Synthesized crystalline sodium lamellar kenyaite exchanges the original cation on the surface to yield silanol groups when exposed to hydrochloric acid solution. The silanol groups successfully favour the formation of covalent bonds with the silylating agents 3-aminopropyltriethoxysilane, N-propyldiethylenetrimethoxysilane and bis[3-(triethoxysilyl)propyl] tetrasulfide, after expanding the interlayer distance with polar organic solvents such as dimethyl sulfoxide (DMSO) and N,N-dimethylformamide (DMF). These new organofunctionalized nanomaterials were characterized by elemental analysis, infrared spectroscopy, X-ray diffraction, carbon and silicon nuclear magnetic resonance in the solid state, surface analysis, porosity, thermogravimetry, electronic scanning and transmission electron microscopies. The amounts of sililyating agents incorporated into the nanospace were 0.60 +/- 0.02, 0.90 +/- 0.04 and 0.96 +/- 0.01 mmol g(-1), by expanding the interlayer distance of 1633 pm for the original polysilicate to 1933, 1847 and 1828 pm for the sequence of anchored nanocompounds. Nuclear magnetic resonance for C-13 and Si-29 nuclei confirmed the covalent attachment of the organosilyl groups inside the inorganic layered structures, as shown by carbon chemical shifts of the pendant organic chains, with distinguishable (3)Q and (4)Q species, followed by (2) T and T-3 species that correspond to the carbon to silicon bond originating from the precursor silylating agents covalently incorporated in the acidic kenyaite structure.

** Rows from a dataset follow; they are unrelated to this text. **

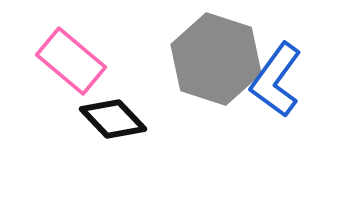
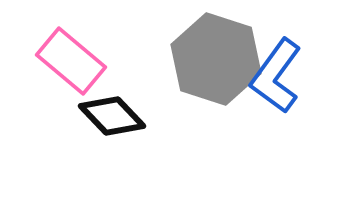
blue L-shape: moved 4 px up
black diamond: moved 1 px left, 3 px up
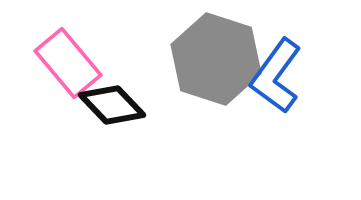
pink rectangle: moved 3 px left, 2 px down; rotated 10 degrees clockwise
black diamond: moved 11 px up
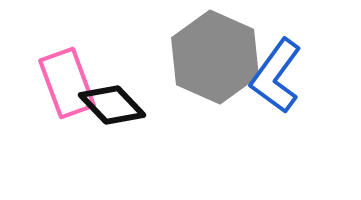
gray hexagon: moved 1 px left, 2 px up; rotated 6 degrees clockwise
pink rectangle: moved 1 px left, 20 px down; rotated 20 degrees clockwise
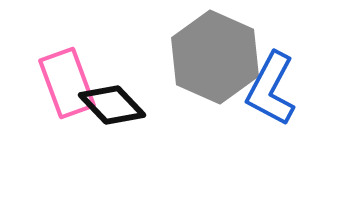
blue L-shape: moved 5 px left, 13 px down; rotated 8 degrees counterclockwise
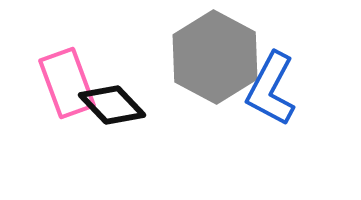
gray hexagon: rotated 4 degrees clockwise
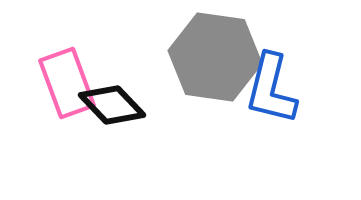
gray hexagon: rotated 20 degrees counterclockwise
blue L-shape: rotated 14 degrees counterclockwise
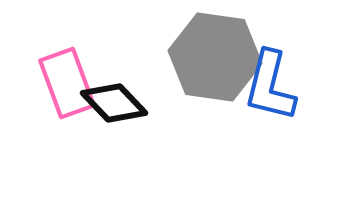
blue L-shape: moved 1 px left, 3 px up
black diamond: moved 2 px right, 2 px up
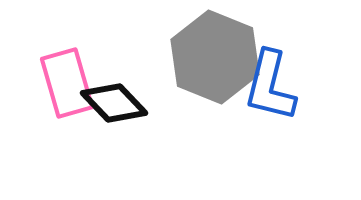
gray hexagon: rotated 14 degrees clockwise
pink rectangle: rotated 4 degrees clockwise
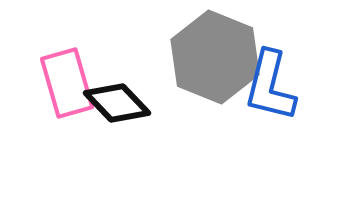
black diamond: moved 3 px right
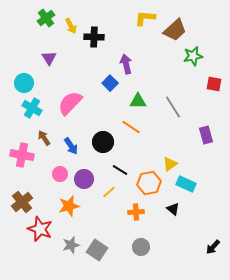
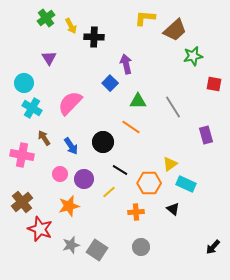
orange hexagon: rotated 10 degrees clockwise
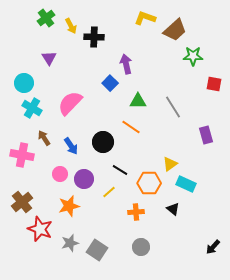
yellow L-shape: rotated 15 degrees clockwise
green star: rotated 12 degrees clockwise
gray star: moved 1 px left, 2 px up
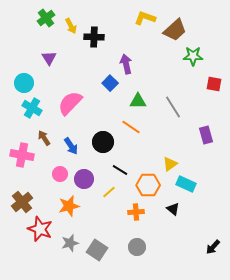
orange hexagon: moved 1 px left, 2 px down
gray circle: moved 4 px left
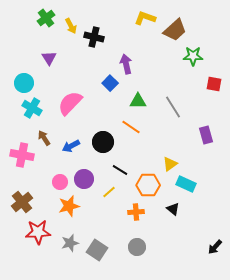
black cross: rotated 12 degrees clockwise
blue arrow: rotated 96 degrees clockwise
pink circle: moved 8 px down
red star: moved 2 px left, 3 px down; rotated 25 degrees counterclockwise
black arrow: moved 2 px right
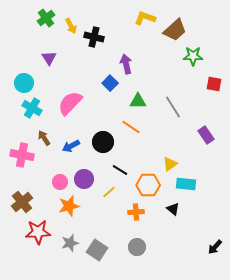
purple rectangle: rotated 18 degrees counterclockwise
cyan rectangle: rotated 18 degrees counterclockwise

These three new synthesized nanomaterials have the ability to remove divalent cations from aqueous solution. The adsorption isotherms were adjusted using a modified Langmuir equation, whose values enable calculation of the equilibrium constants and negative Gibbs free energies. The favourable values corroborate with the cation/basic centre interaction at the solid/liquid interface in a spontaneous process for these three new nanomaterials.